Harris clapped back at Huckabee Sanders in an Oct. 6 interview on the “Call Her Daddy” podcast, calling out Huckabee Sanders’ comments for being both insensitive and completely out of touch.
“This is not the 1950s anymore. Families come in all kinds of forms,” Harris told host Alex Cooper. “I don’t think she understands that there are a whole lot of women out here who, one are not aspiring to be humble. Two, a whole lot of women out here who have a lot of love in their life, family in their life, and children in their life.”

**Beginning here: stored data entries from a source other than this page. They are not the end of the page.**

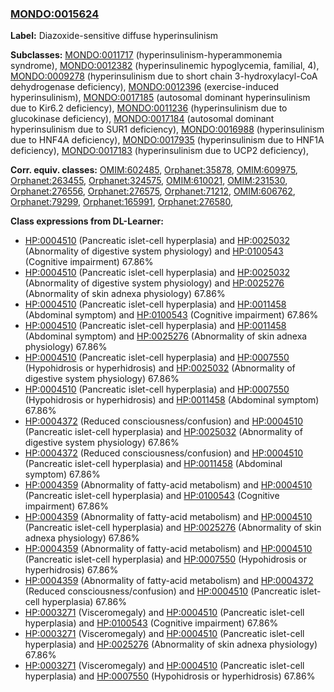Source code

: 
### [MONDO:0015624](http://purl.obolibrary.org/obo/MONDO_0015624)
**Label:** Diazoxide-sensitive diffuse hyperinsulinism

**Subclasses:** [MONDO:0011717](http://purl.obolibrary.org/obo/MONDO_0011717) (hyperinsulinism-hyperammonemia syndrome), [MONDO:0012382](http://purl.obolibrary.org/obo/MONDO_0012382) (hyperinsulinemic hypoglycemia, familial, 4), [MONDO:0009278](http://purl.obolibrary.org/obo/MONDO_0009278) (hyperinsulinism due to short chain 3-hydroxylacyl-CoA dehydrogenase deficiency), [MONDO:0012396](http://purl.obolibrary.org/obo/MONDO_0012396) (exercise-induced hyperinsulinism), [MONDO:0017185](http://purl.obolibrary.org/obo/MONDO_0017185) (autosomal dominant hyperinsulinism due to Kir6.2 deficiency), [MONDO:0011236](http://purl.obolibrary.org/obo/MONDO_0011236) (hyperinsulinism due to glucokinase deficiency), [MONDO:0017184](http://purl.obolibrary.org/obo/MONDO_0017184) (autosomal dominant hyperinsulinism due to SUR1 deficiency), [MONDO:0016988](http://purl.obolibrary.org/obo/MONDO_0016988) (hyperinsulinism due to HNF4A deficiency), [MONDO:0017935](http://purl.obolibrary.org/obo/MONDO_0017935) (hyperinsulinism due to HNF1A deficiency), [MONDO:0017183](http://purl.obolibrary.org/obo/MONDO_0017183) (hyperinsulinism due to UCP2 deficiency), 

**Corr. equiv. classes:** [OMIM:602485](http://purl.obolibrary.org/obo/OMIM_602485), [Orphanet:35878](http://www.orpha.net/ORDO/Orphanet_35878), [OMIM:609975](http://purl.obolibrary.org/obo/OMIM_609975), [Orphanet:263455](http://www.orpha.net/ORDO/Orphanet_263455), [Orphanet:324575](http://www.orpha.net/ORDO/Orphanet_324575), [OMIM:610021](http://purl.obolibrary.org/obo/OMIM_610021), [OMIM:231530](http://purl.obolibrary.org/obo/OMIM_231530), [Orphanet:276556](http://www.orpha.net/ORDO/Orphanet_276556), [Orphanet:276575](http://www.orpha.net/ORDO/Orphanet_276575), [Orphanet:71212](http://www.orpha.net/ORDO/Orphanet_71212), [OMIM:606762](http://purl.obolibrary.org/obo/OMIM_606762), [Orphanet:79299](http://www.orpha.net/ORDO/Orphanet_79299), [Orphanet:165991](http://www.orpha.net/ORDO/Orphanet_165991), [Orphanet:276580](http://www.orpha.net/ORDO/Orphanet_276580), 

**Class expressions from DL-Learner:**

- [HP:0004510](http://purl.obolibrary.org/obo/HP_0004510) (Pancreatic islet-cell hyperplasia) and [HP:0025032](http://purl.obolibrary.org/obo/HP_0025032) (Abnormality of digestive system physiology) and [HP:0100543](http://purl.obolibrary.org/obo/HP_0100543) (Cognitive impairment) 67.86%
- [HP:0004510](http://purl.obolibrary.org/obo/HP_0004510) (Pancreatic islet-cell hyperplasia) and [HP:0025032](http://purl.obolibrary.org/obo/HP_0025032) (Abnormality of digestive system physiology) and [HP:0025276](http://purl.obolibrary.org/obo/HP_0025276) (Abnormality of skin adnexa physiology) 67.86%
- [HP:0004510](http://purl.obolibrary.org/obo/HP_0004510) (Pancreatic islet-cell hyperplasia) and [HP:0011458](http://purl.obolibrary.org/obo/HP_0011458) (Abdominal symptom) and [HP:0100543](http://purl.obolibrary.org/obo/HP_0100543) (Cognitive impairment) 67.86%
- [HP:0004510](http://purl.obolibrary.org/obo/HP_0004510) (Pancreatic islet-cell hyperplasia) and [HP:0011458](http://purl.obolibrary.org/obo/HP_0011458) (Abdominal symptom) and [HP:0025276](http://purl.obolibrary.org/obo/HP_0025276) (Abnormality of skin adnexa physiology) 67.86%
- [HP:0004510](http://purl.obolibrary.org/obo/HP_0004510) (Pancreatic islet-cell hyperplasia) and [HP:0007550](http://purl.obolibrary.org/obo/HP_0007550) (Hypohidrosis or hyperhidrosis) and [HP:0025032](http://purl.obolibrary.org/obo/HP_0025032) (Abnormality of digestive system physiology) 67.86%
- [HP:0004510](http://purl.obolibrary.org/obo/HP_0004510) (Pancreatic islet-cell hyperplasia) and [HP:0007550](http://purl.obolibrary.org/obo/HP_0007550) (Hypohidrosis or hyperhidrosis) and [HP:0011458](http://purl.obolibrary.org/obo/HP_0011458) (Abdominal symptom) 67.86%
- [HP:0004372](http://purl.obolibrary.org/obo/HP_0004372) (Reduced consciousness/confusion) and [HP:0004510](http://purl.obolibrary.org/obo/HP_0004510) (Pancreatic islet-cell hyperplasia) and [HP:0025032](http://purl.obolibrary.org/obo/HP_0025032) (Abnormality of digestive system physiology) 67.86%
- [HP:0004372](http://purl.obolibrary.org/obo/HP_0004372) (Reduced consciousness/confusion) and [HP:0004510](http://purl.obolibrary.org/obo/HP_0004510) (Pancreatic islet-cell hyperplasia) and [HP:0011458](http://purl.obolibrary.org/obo/HP_0011458) (Abdominal symptom) 67.86%
- [HP:0004359](http://purl.obolibrary.org/obo/HP_0004359) (Abnormality of fatty-acid metabolism) and [HP:0004510](http://purl.obolibrary.org/obo/HP_0004510) (Pancreatic islet-cell hyperplasia) and [HP:0100543](http://purl.obolibrary.org/obo/HP_0100543) (Cognitive impairment) 67.86%
- [HP:0004359](http://purl.obolibrary.org/obo/HP_0004359) (Abnormality of fatty-acid metabolism) and [HP:0004510](http://purl.obolibrary.org/obo/HP_0004510) (Pancreatic islet-cell hyperplasia) and [HP:0025276](http://purl.obolibrary.org/obo/HP_0025276) (Abnormality of skin adnexa physiology) 67.86%
- [HP:0004359](http://purl.obolibrary.org/obo/HP_0004359) (Abnormality of fatty-acid metabolism) and [HP:0004510](http://purl.obolibrary.org/obo/HP_0004510) (Pancreatic islet-cell hyperplasia) and [HP:0007550](http://purl.obolibrary.org/obo/HP_0007550) (Hypohidrosis or hyperhidrosis) 67.86%
- [HP:0004359](http://purl.obolibrary.org/obo/HP_0004359) (Abnormality of fatty-acid metabolism) and [HP:0004372](http://purl.obolibrary.org/obo/HP_0004372) (Reduced consciousness/confusion) and [HP:0004510](http://purl.obolibrary.org/obo/HP_0004510) (Pancreatic islet-cell hyperplasia) 67.86%
- [HP:0003271](http://purl.obolibrary.org/obo/HP_0003271) (Visceromegaly) and [HP:0004510](http://purl.obolibrary.org/obo/HP_0004510) (Pancreatic islet-cell hyperplasia) and [HP:0100543](http://purl.obolibrary.org/obo/HP_0100543) (Cognitive impairment) 67.86%
- [HP:0003271](http://purl.obolibrary.org/obo/HP_0003271) (Visceromegaly) and [HP:0004510](http://purl.obolibrary.org/obo/HP_0004510) (Pancreatic islet-cell hyperplasia) and [HP:0025276](http://purl.obolibrary.org/obo/HP_0025276) (Abnormality of skin adnexa physiology) 67.86%
- [HP:0003271](http://purl.obolibrary.org/obo/HP_0003271) (Visceromegaly) and [HP:0004510](http://purl.obolibrary.org/obo/HP_0004510) (Pancreatic islet-cell hyperplasia) and [HP:0007550](http://purl.obolibrary.org/obo/HP_0007550) (Hypohidrosis or hyperhidrosis) 67.86%



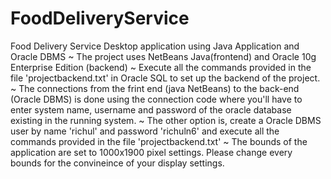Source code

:# FoodDeliveryService
Food Delivery Service Desktop application using Java Application and Oracle DBMS
~ The project uses NetBeans Java(frontend) and Oracle 10g Enterprise Edition (backend)
~ Execute all the commands provided in the file 'projectbackend.txt' in Oracle SQL to set up the backend of the project.
~ The connections from the frint end (java NetBeans) to the back-end (Oracle DBMS) is done using the connection code where
  you'll have to enter system name, username and password of the oracle database existing in the running system. 
~ The other option is, create a Oracle DBMS user by name 'richul' and password 'richuln6' and execute all the commands provided
  in the file 'projectbackend.txt' 
~ The bounds of the application are set to 1000x1900 pixel settings. Please change every bounds for the convineince of your display settings. 
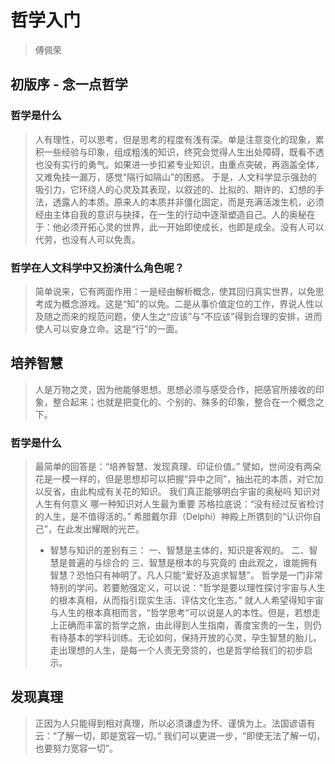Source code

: # 哲学入门
> 傅佩荣

## 初版序 - 念一点哲学
### 哲学是什么
> 人有理性，可以思考，但是思考的程度有浅有深。单是注意变化的现象，累积一些经验与印象，组成粗浅的知识，终究会觉得人生出处障碍，既看不透也没有实行的勇气。如果进一步扣紧专业知识，由重点突破，再涵盖全体，又难免挂一漏万，感觉“隔行如隔山”的困惑。
> 于是，人文科学显示强劲的吸引力，它环绕人的心灵及其表现，以叙述的、比拟的、期许的、幻想的手法，透露人的本质。原来人的本质并非僵化固定，而是充满活泼生机，必须经由主体自我的意识与抉择，在一生的行动中逐渐塑造自己。人的奥秘在于：他必须开拓心灵的世界，此一开始即使成长，也即是成全。没有人可以代劳，也没有人可以免责。

### 哲学在人文科学中又扮演什么角色呢？
> 简单说来，它有两面作用：一是经由解析概念，使其回归真实世界，以免思考成为概念游戏。这是“知”的以免。二是从事价值定位的工作，界说人性以及随之而来的规范问题，使人生之“应该”与“不应该”得到合理的安排，进而使人可以安身立命。这是“行”的一面。

## 培养智慧
> 人是万物之灵，因为他能够思想。思想必须与感受合作，把感官所接收的印象，整合起来；也就是把变化的、个别的、殊多的印象，整合在一个概念之下。

### 哲学是什么
> 最简单的回答是：“培养智慧、发现真理、印证价值。”
> 譬如，世间没有两朵花是一模一样的，但是思想却可以把握“异中之同”，抽出花的本质，对它加以反省，由此构成有关花的知识。
> 我们真正能够明白宇宙的奥秘吗
> 知识对人生有何意义
> 哪一种知识对人生最为重要
> 苏格拉底说：“没有经过反省检讨的人生，是不值得活的。”
> 希腊戴尔菲（Delphi）神殿上所镌刻的“认识你自己”，在此发出耀眼的光芒。
> - 智慧与知识的差别有三：
> 一、智慧是主体的，知识是客观的。
> 二、智慧是普遍的与综合的
> 三、智慧是根本的与究竟的
> 由此观之，谁能拥有智慧？恐怕只有神明了。凡人只能“爱好及追求智慧”。
> 哲学是一门非常特别的学问。若要勉强定义，可以说：“哲学是要以理性探讨宇宙与人生的根本真相，从而指引现实生活、评估文化生态。” 就人人希望得知宇宙与人生的根本真相而言，“哲学思考”可以说是人的本性。但是，若想走上正确而丰富的哲学之旅，由此得到人生指南，善度宝贵的一生，则仍有待基本的学科训练。无论如何，保持开放的心灵，孕生智慧的胎儿，走出理想的人生，是每一个人责无旁贷的，也是哲学给我们的初步启示。

## 发现真理
> 正因为人只能得到相对真理，所以必须谦虚为怀、谨慎为上。法国谚语有云：“了解一切，即是宽容一切。” 我们可以更进一步，“即使无法了解一切，也要努力宽容一切”。
>

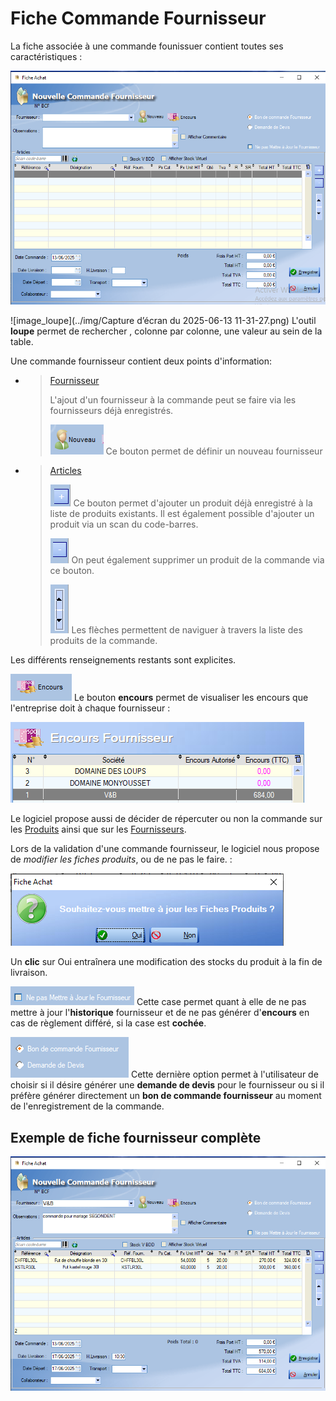 # Fiche Commande Fournisseur

La fiche associée à une commande founissuer contient toutes ses caractéristiques :

![image-20250613150910501](../img/image-20250613150910501.png)

![image_loupe](../img/Capture d’écran du 2025-06-13 11-31-27.png)  L'outil **loupe** permet de rechercher , colonne par colonne, une valeur au sein de la table.



Une commande fournisseur contient deux points d'information:

- > [Fournisseur](../fournisseurs/ficheFournisseur.md)
  >
  > L'ajout d'un fournisseur à la commande peut se faire via les fournisseurs déjà enregistrés.
  >
  > ![image-20250613154838806](../img/image-20250613154838806.png)  Ce bouton permet de définir un nouveau fournisseur

- > [Articles](../produits/ficheProduits.md)
  >
  > ![image-20250613155016978](../img/image-20250613155016978.png)  Ce bouton permet d'ajouter un produit déjà enregistré à la liste de produits existants. Il est également possible d'ajouter un produit via un scan du code-barres.
  >
  > ![image-20250613155115504](../img/image-20250613155115504.png)  On peut également supprimer un produit de la commande via ce bouton.
  >
  > ![image-20250613155251498](../img/image-20250613155251498.png) Les flèches permettent de naviguer à travers la liste des produits de la commande.



Les différents renseignements restants sont explicites.



![image-20250613155354537](../img/image-20250613155354537.png) Le bouton **encours** permet de visualiser les encours que l'entreprise doit à chaque fournisseur : 

![image-20250613155706750](../img/image-20250613155706750.png)



Le logiciel propose aussi de décider de répercuter ou non la commande sur les [Produits](../produits/ficheProduits.md) ainsi que sur les [Fournisseurs](../fournisseurs/ficheFournisseur.md).

Lors de la validation d'une commande fournisseur, le logiciel nous propose de _modifier les fiches produits_,  ou de ne pas le faire. :

![image-20250613160449675](../img/image-20250613160449675.png)

Un **clic** sur Oui entraînera une modification des stocks du produit à la fin de livraison.

![image-20250613161349517](../img/image-20250613161349517.png)  Cette case permet quant à elle de ne pas mettre à jour l'**historique** fournisseur et de ne pas générer d'**encours** en cas de règlement différé, si la case est **cochée**.



![image-20250613161604175](../img/image-20250613161604175.png)  Cette dernière option permet à l'utilisateur de choisir si il désire générer une **demande de devis** pour le fournisseur ou si il préfère générer directement un **bon de commande fournisseur** au moment de l'enregistrement de la commande.







## Exemple de fiche fournisseur complète



![image-20250613154627665](../img/image-20250613154627665.png)



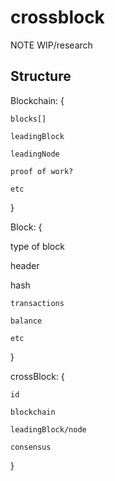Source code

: # crossblock

NOTE WIP/research

## Structure


Blockchain: {

    blocks[]

    leadingBlock

    leadingNode

    proof of work?

    etc

}

Block: {

   type of block

   header

   hash

    transactions

    balance

    etc
  
}


crossBlock: {

    id

    blockchain

    leadingBlock/node

    consensus
  
}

A perfectly reasonable response, but some folks are still likely to attack Harris’ response as that of an “unreasonable” Black woman. And research backs this up: According to a study conducted by the Harvard Business Review, more people are likely to attribute a Black woman’s anger in the workplace to her personality than an offensive situation.
In this presidential race, it’s important to note that there isn’t a whole lot of humility coming from the other side of the aisle, as “The View” co-host Sunny Hostin pointed out.
“I find it odd that nobody is talking about Trump’s lack of humility,” she said on the show. “No man is ever told, ‘You need to be more humble.’”
While the debate about Harris’ humility will last until her Republican challenger finds some other ridiculous thing to attack her on, we like Jemele Hill’s idea for the Vice President’s response:
“I’m not aspiring to be humble…put that on a t-shirt,” she posted on X.